It's using an additional service (coveralls.io) to continuously monitor
test case coverage, but that's not necessary for all projects.
script:
lists the command needed to run the project's tests. Again, sandman
is doing some extra stuff. All your project needs is python setup.py test
.
And the after_success
portion can be dropped all together.
Once you've committed this file and activated your project's repo in TravisCI,
push to GitHub. In a few moments, you should see a build kick off on TravisCI
based on your most recent commit. If all is successful, you build will be
"green" and the status page will show that the build passed. You'll be able to
see the history of all of your project's builds at any time. This is especially
useful for multi-developer projects, where the history page can be used to see
how often a particular developer breaks the build...
You should also receive an email letting you know the build was successful.
Though you can probably configure it otherwise, you'll get emails only when the
build is broken or fixed, but not if a commit has the same outcome as the build
that preceded it. This is incredibly useful, as your not inundated by useless
"the build passed!" emails but are still alerted when something changes.
ReadTheDocs for Continuous Documentation Integration
While PyPI has an official documentation site (pythonhosted.org),
ReadTheDocs provides a better experience. Why?
ReadTheDocs has great integration with GitHub. Once you register on
ReadTheDocs, you'll see all of your GitHub repos. Select the appropriate repo,
do some minor configuration, and your documentation will be automatically
regenerated after each commit to GitHub.
Configuring your project should be a straightforward affair. There are a few
things to remember, though.

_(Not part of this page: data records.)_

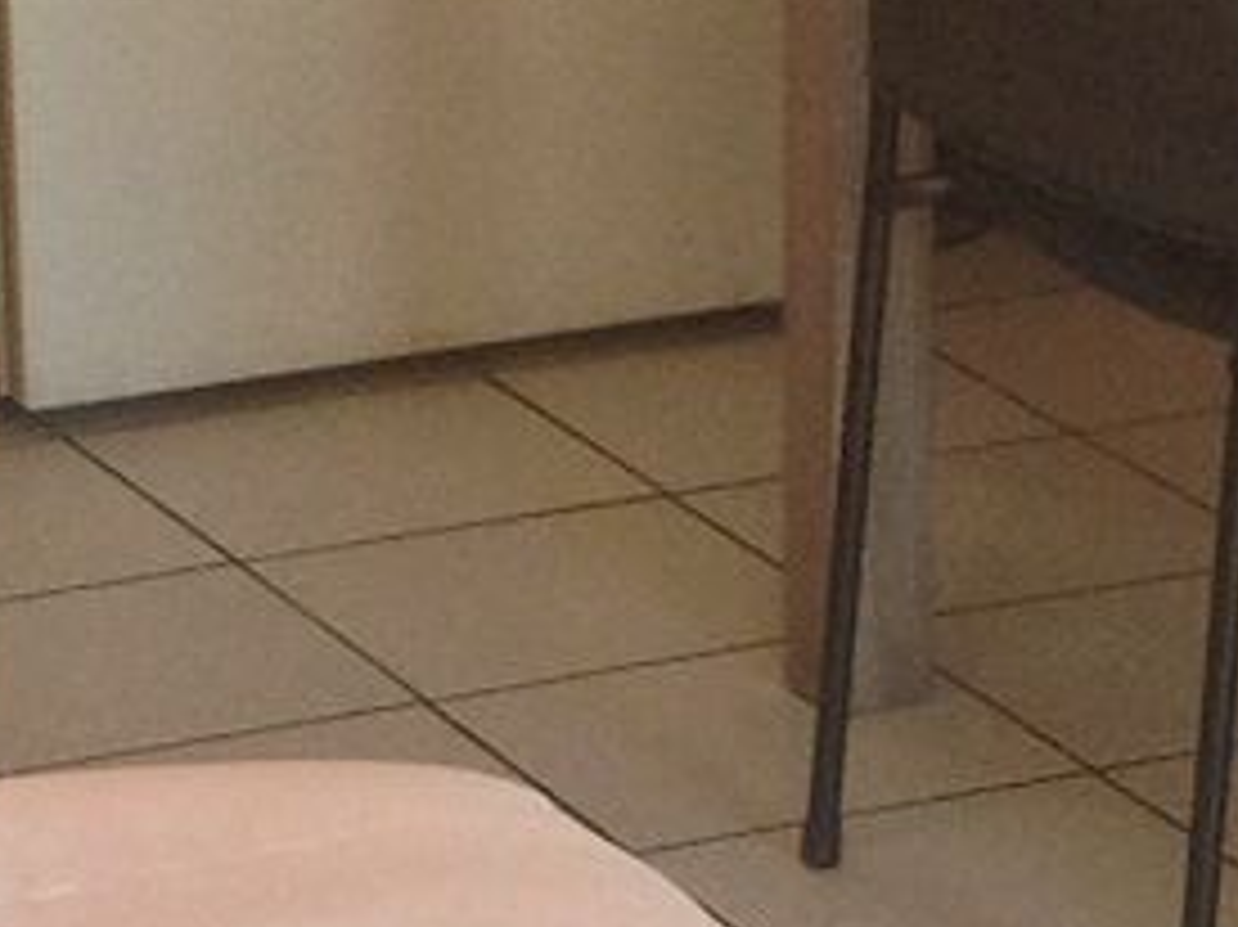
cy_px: 32
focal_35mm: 255
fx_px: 9116
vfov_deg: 5.8
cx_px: 1490
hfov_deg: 7.7
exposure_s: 1/120
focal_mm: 4.28
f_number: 2.4
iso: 80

Here's a list of configuration fields and the
values you should use which might not be immediately obvious:
- Repo: https://github.com/github_username/project_name.git
- Default Branch:
develop
- Default Version:
latest
- Python configuration file: (leave blank)
- Use
virtualenv
: (checked)
- Requirements file:
requirements.txt
- Documentation Type: Sphinx HTML
Don't Repeat Yourself
Now that you've done all that hard work to open-source an existing code base,
you likely don't want to have to repeat it all when starting a new project.
Luckily, you don't have to. Audrey Roy's Cookiecutter
tool (I've linked to the Python version, though there are versions for numerous
languages in the main repo).
Cookiecutter is a command line tool that automates the process of starting a
project in a way that makes doing the stuff discussed in this article easy.
Daniel Greenfeld (@pydanny) wrote a great
blog post about it and how it relates to the practices discussed in this article.
You should check it out: Cookiecutter: Project Templates Made Easy.
Conclusion
We've now covered all of the commands, tools, and services that go into open
sourcing an existing Python package. Sure, you could have just thrown it on
GitHub and said, "install it yourself," but no one would have. And you
wouldn't really have Open Source Software; you'd simply have "free code."
What's more, you likely never would have attracted outside contributors to your
project. By setting up your project in the manner outlined here, you've created
an easy to maintain Python package that encourages both use and contribution.
And that, after all, is the true spirit of Open Source Software, is it not?